Let’s Begin at the End
I’d like to start with a quick overview of what we’ll create by the end of today’s workshop. I’ll present the final diagram here, and then we’ll deconstruct it during the remainder of this lecture.
Now even this is a bit of a simplification, since I did not include every single function and data structure on this diagram. Instead, my goal was to illustrate some semblance of the lynchpin components, and how they fit together. Now perhaps this seems overwhelming, but honestly by the end of our workshop this is going to actually seem incredibly trivial, and you’ll be ready to take it to the next level, I promise.
For now however I’m going to show the progression as we go through each section, starting with our server.
Server
In our first section we’ll create the foundation of our server. We’ll first create a Listener that will bind to a port to create a socket, accept an incoming request and create a connection instance.
But a connection by itself is not very interesting. And so in order for it to “do something”, we’ll furnish it with a router, which allows
us to define routes. You can think of a route simply as defining a method + endpoint in relation to an action. So for example: if
a GET request (method) is sent to the root endpoint /, then call the handler RootHandler (action).
Since we won’t yet have an agent at this stage, we’ll use curl as a substitute to test our server’s functionality.
Agent
After we’ve created our basic server we’ll create the foundation of our agent. We’ll start by creating a config system, which will allow us to configure important parameters such as target host, sleep, jitter, check-in endpoint etc.
All the agent’s main logic will live in a function called runLoop(), which connects, sends requests, processes responses, sleeps, then
repeats that process until it’s instructed to stop.
Once that’s in place we’ll also learn about UUID and ensure our agent has its own UUID, and then create middleware on the server side capable of intercepting requests and parsing the UUID so our server knows who it’s communicating with.
Client
In this section we’ll set up a basic client UI. Now it won’t do much at this point, but we want to put the structure in place so that in the following section we can tie everything together.
We’ll create our Vue.js Web UI frontend using Vite, which means we’ll run a simple command to put an entire template in place, complete with a local web server so we can run a development version of our client on our local host.
Once that’s done we still need to connect our server to our new client UI, for this course we’ll use websockets so that
our server can push real-time updates to our client - no need for polling. So on the server side we’re going to set up
a websocket server, as well as an all-important receiver function called handleWebsocket(), which will serve as the
entrypoint for our client on the server side. On the client side we’ll also add a simple js websocket implementation.
PLEASE NOTE: Since this is primarily an offensive security course, not a frontend dev course, we’re going to blast through any section that involves JS. I won’t completely blackbox it, but unlike our sections on Golang where we’ll actually build out our logic line-by-line, I’m going to C+P the code and very briefly cover it at a high-level. This is the only way that I could include us having a decent-enough frontend for our C2 framework, while still getting everything done in the allotted time.

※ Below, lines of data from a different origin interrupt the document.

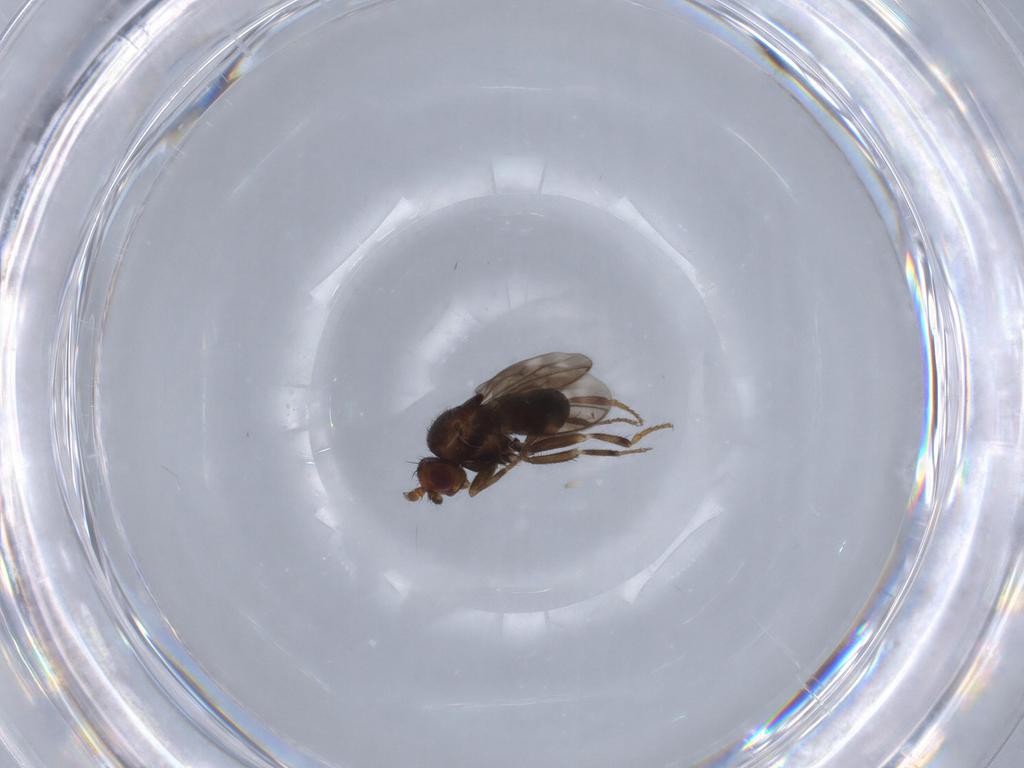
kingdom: Animalia
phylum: Arthropoda
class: Insecta
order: Diptera
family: Sphaeroceridae
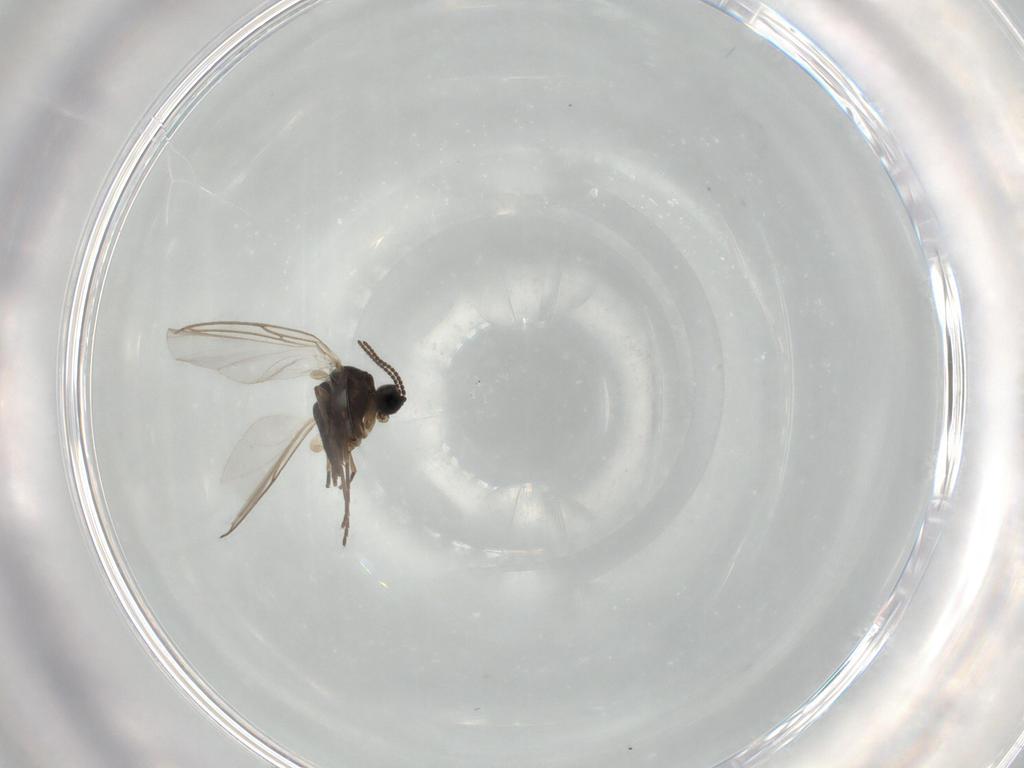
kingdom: Animalia
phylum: Arthropoda
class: Insecta
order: Diptera
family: Sciaridae
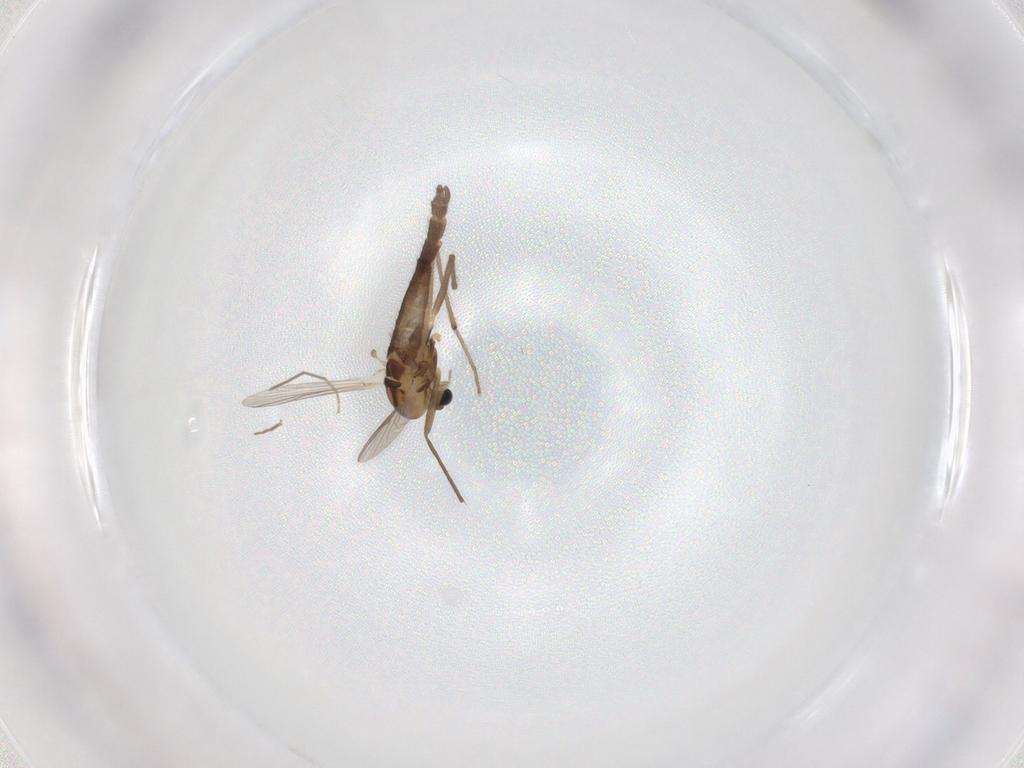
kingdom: Animalia
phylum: Arthropoda
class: Insecta
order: Diptera
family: Chironomidae
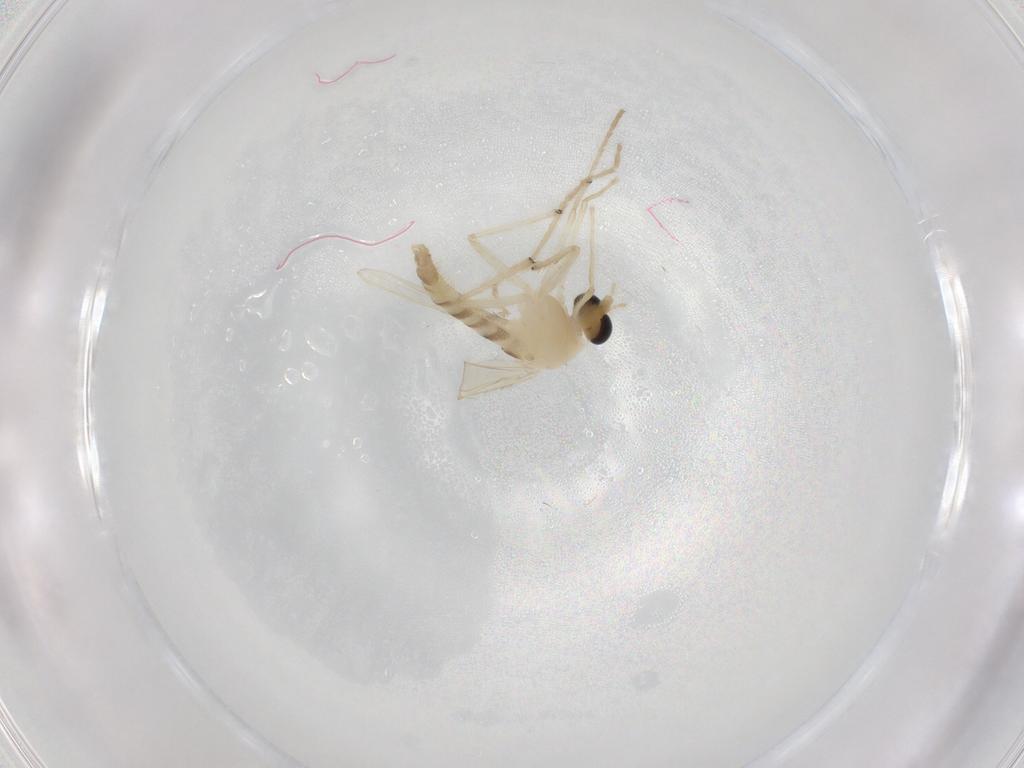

If you’re positively Jonesing to learn Vue.js, there are numerous free courses on Youtube, pick one and start building something as soon as is feasible - that’s how I got started. Here’s one that will get you going nicely.
Weaving It All Together
Now that we’ve completed the “circuit” - client to server to agent, back to server to client - we can now weave everything
together. In this case, since the focus of this workshop is really to build out the entire framework instead of advanced
endpoint behaviour, our agent will have a very simple command interpreter of sorts that will be
capable of running 3 core commands on the endpoint - whoami, pwd, and hostname.
The first thing we need to do is actually give our agent the ability to run these commands, and capture the output as strings.
Once this is done we’ll start at the client and work our way through the sequence as it would happen:
- We give our client the ability to allow us to select a command, and then send that to the server.
- The server then processes the command, and queues it.
- The agent checks in, receives the command from the queue.
- The agent then runs the command, captures the output, and returns the result to the server.
- Finally, our server sends it back to the client where it is rendered in-browser.
Conclusion
That’s it! It’s going to be a fun ride, so without any further delay, let’s get right to it.